What this task involves.
Please reproduce, word for word, the part of the footballer biography that opens with the words containing "David John Metchick" and closes with "at youth level.".
-- Start of Page extract --
David John Metchick (born 14 August 1943) is an English former professional footballer who played as a midfielder in England and the United States. In England, he played in the Football League for Leyton Orient, Brentford, Fulham, Peterborough United and Queens Park Rangers and in the United States he played in the North American Soccer League for Atlanta Apollos and Miami Gatos. He was capped by England at youth level.

Club career 
After beginning his career as an apprentice with Football League club Fulham, Metchick turned professional in 1961 and made 47 league appearances and scored 9 goals for the club. He later played for Leyton Orient, Peterborough United, Queens Park Rangers. Metchick played for North American Soccer League club Atlanta Chiefs in 1970 and returned to England to play with the reserve team at First Division club Arsenal during the 1970–71 season. Either side of a spell with Miami Gatos in 1972, Metchick made a return to Atlanta Chiefs in 1971 and 1973. Metchick returned to England in 1973 to play for Fourth Division club Brentford. After his release in 1975, Metchick wound down his career in non-League football. He returned to Brentford on a non-contract basis between January and March 1978, but did not make a first team appearance.
-- End of Page extract --
-- Start of Provided information --
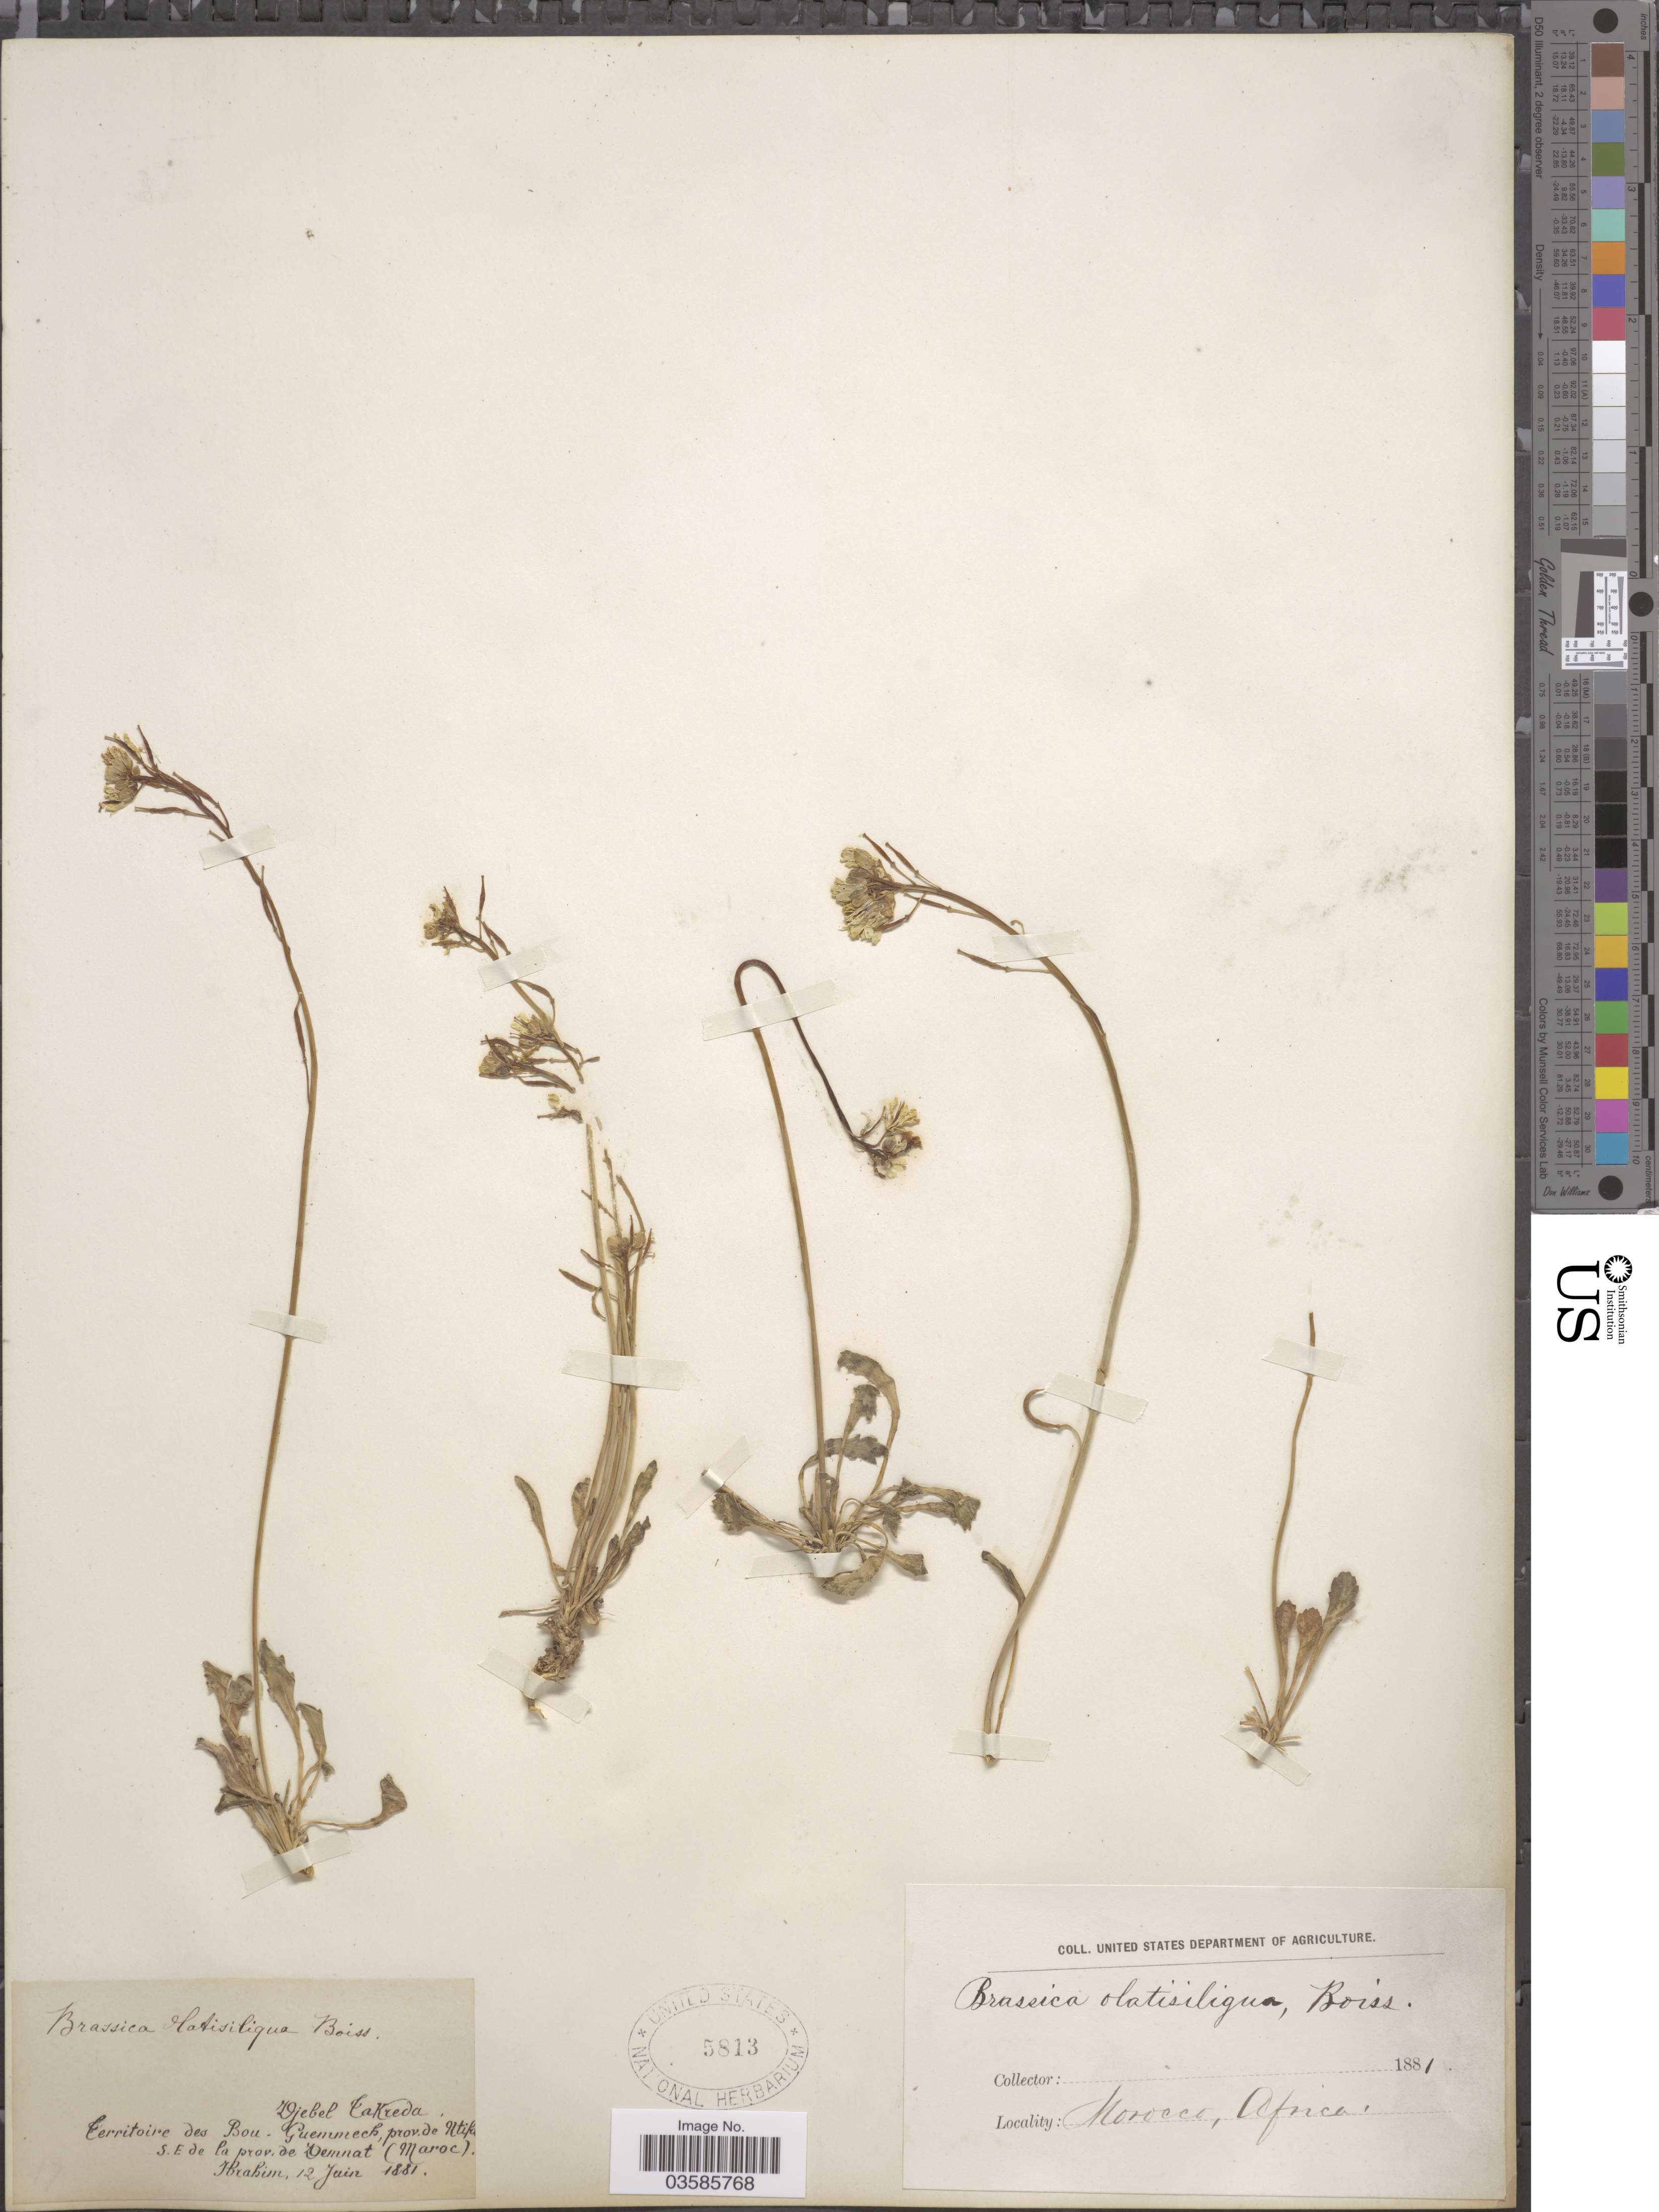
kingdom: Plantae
-- End of Provided information --
-- Start of Provided information --
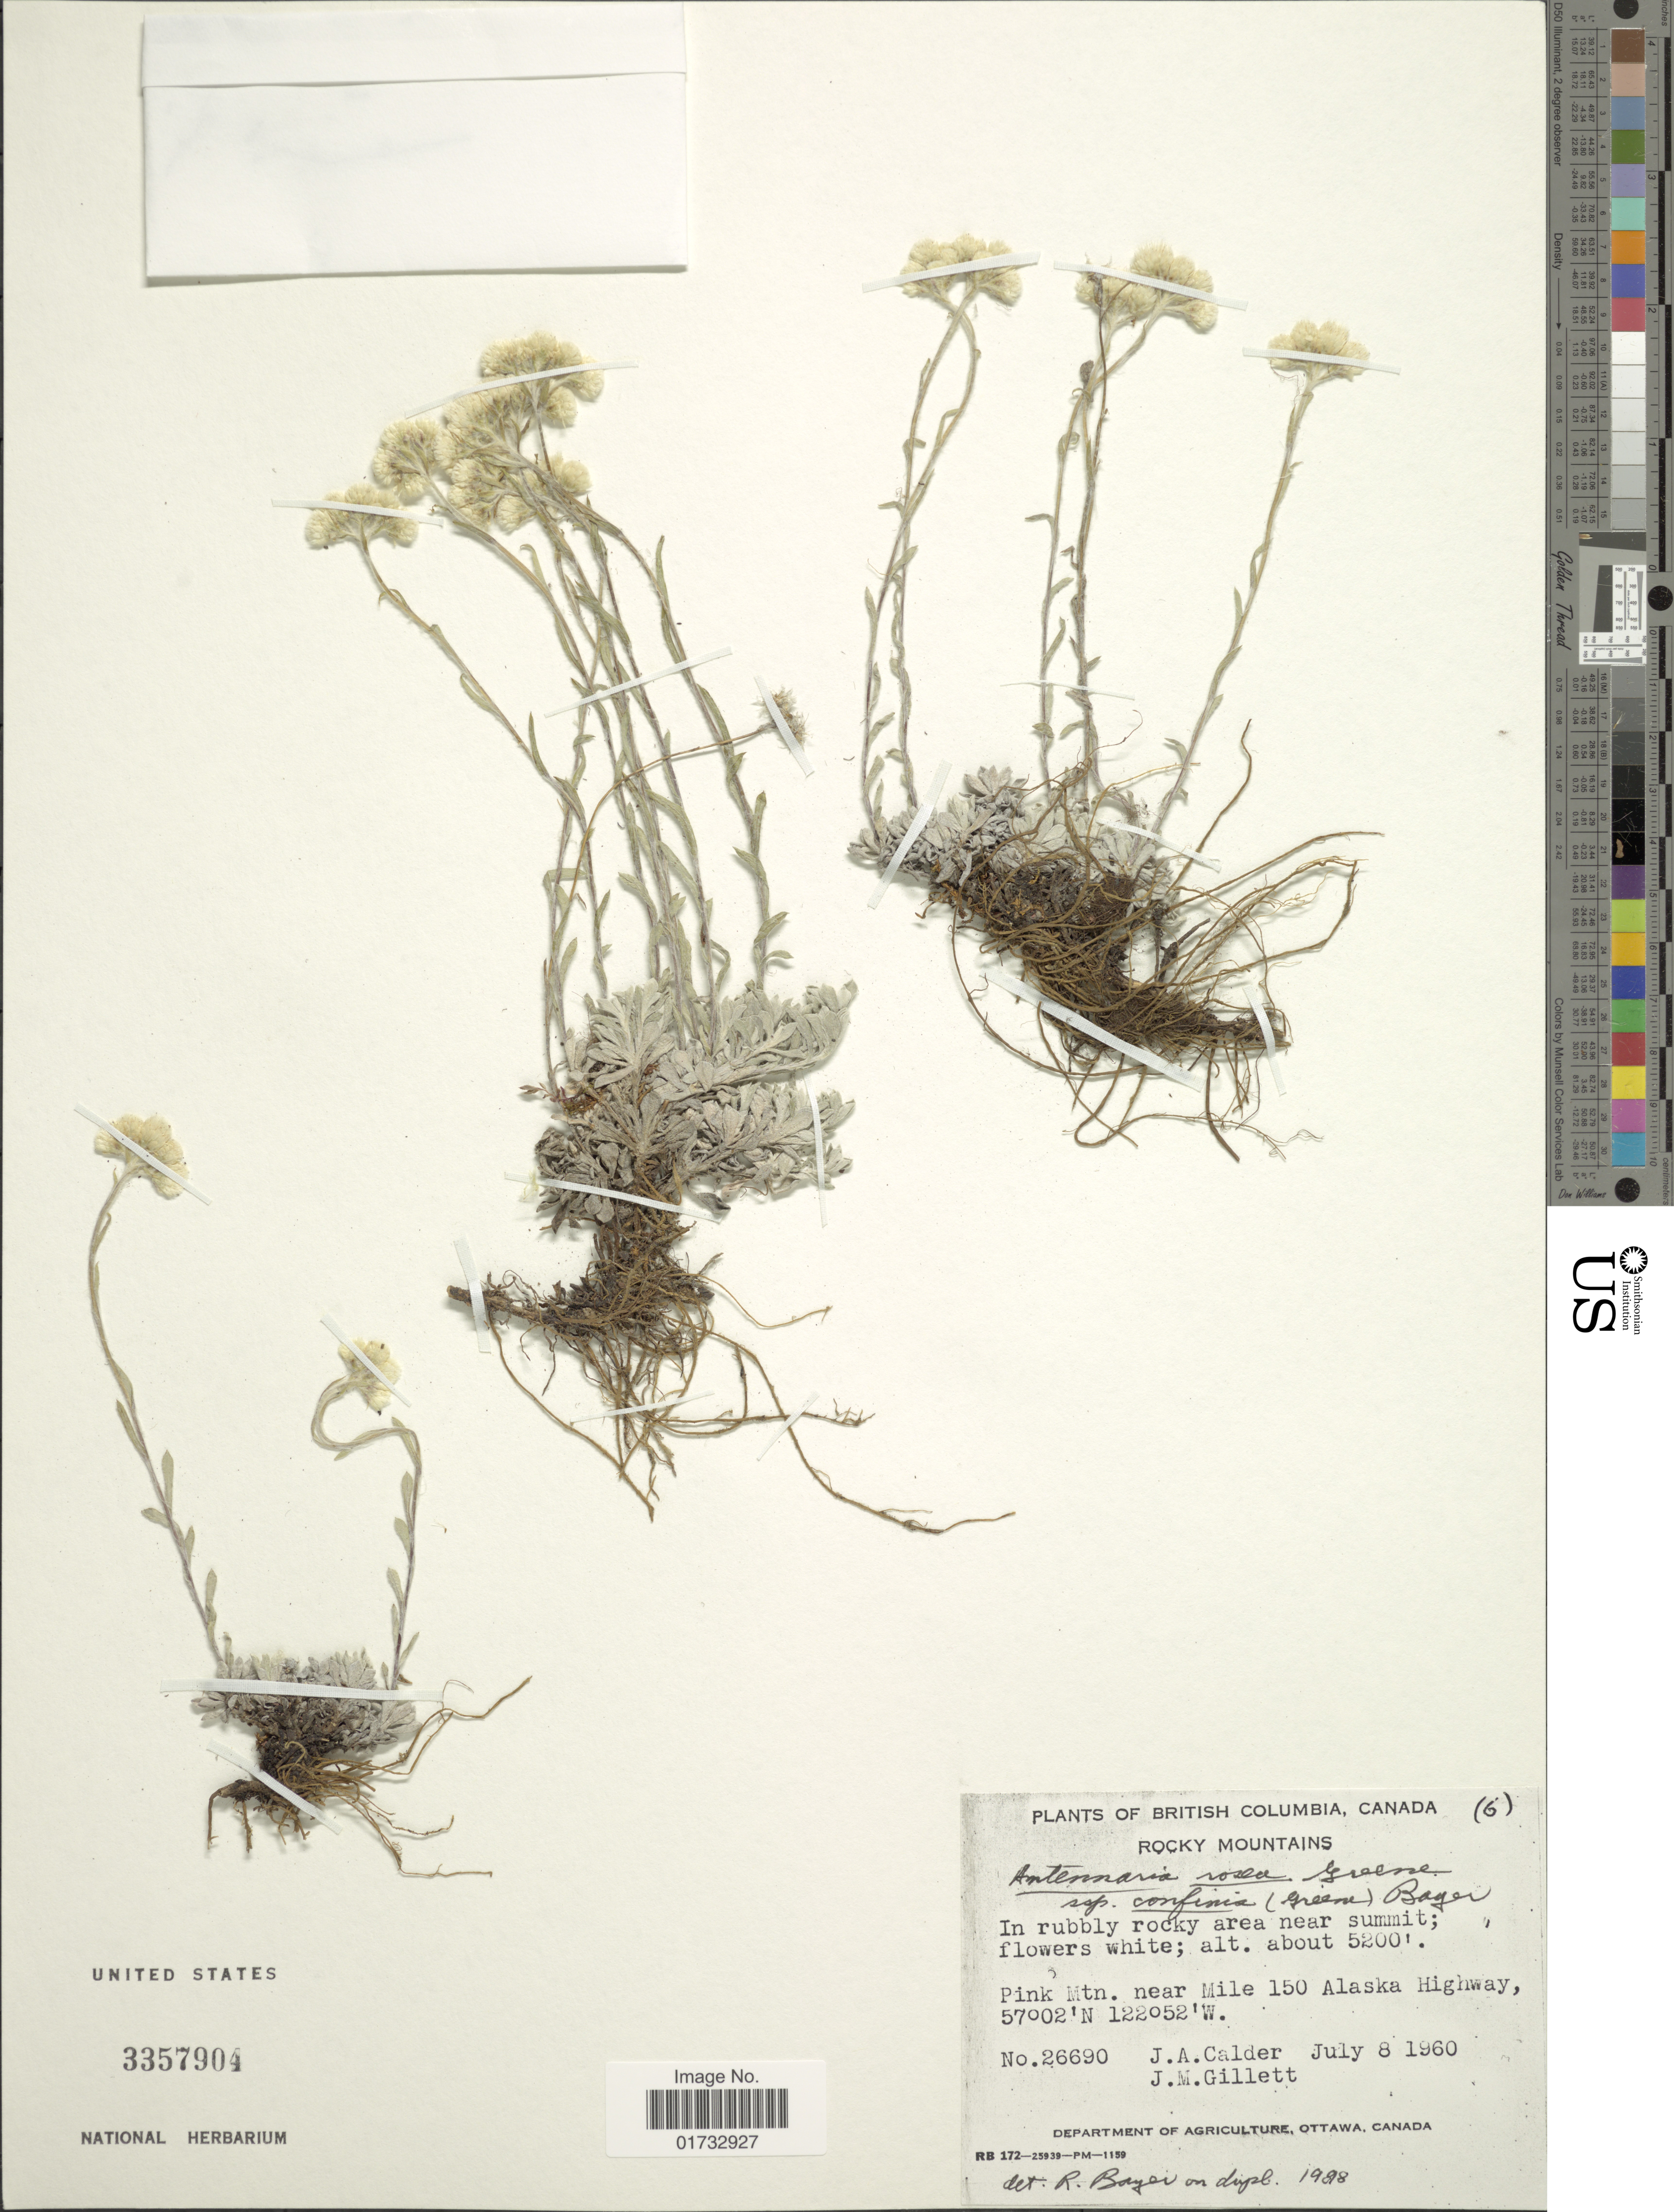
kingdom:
-- End of Provided information --
Complete response.
David John Metchick (born 14 August 1943) is an English former professional footballer who played as a midfielder in England and the United States. In England, he played in the Football League for Leyton Orient, Brentford, Fulham, Peterborough United and Queens Park Rangers and in the United States he played in the North American Soccer League for Atlanta Apollos and Miami Gatos. He was capped by England at youth level.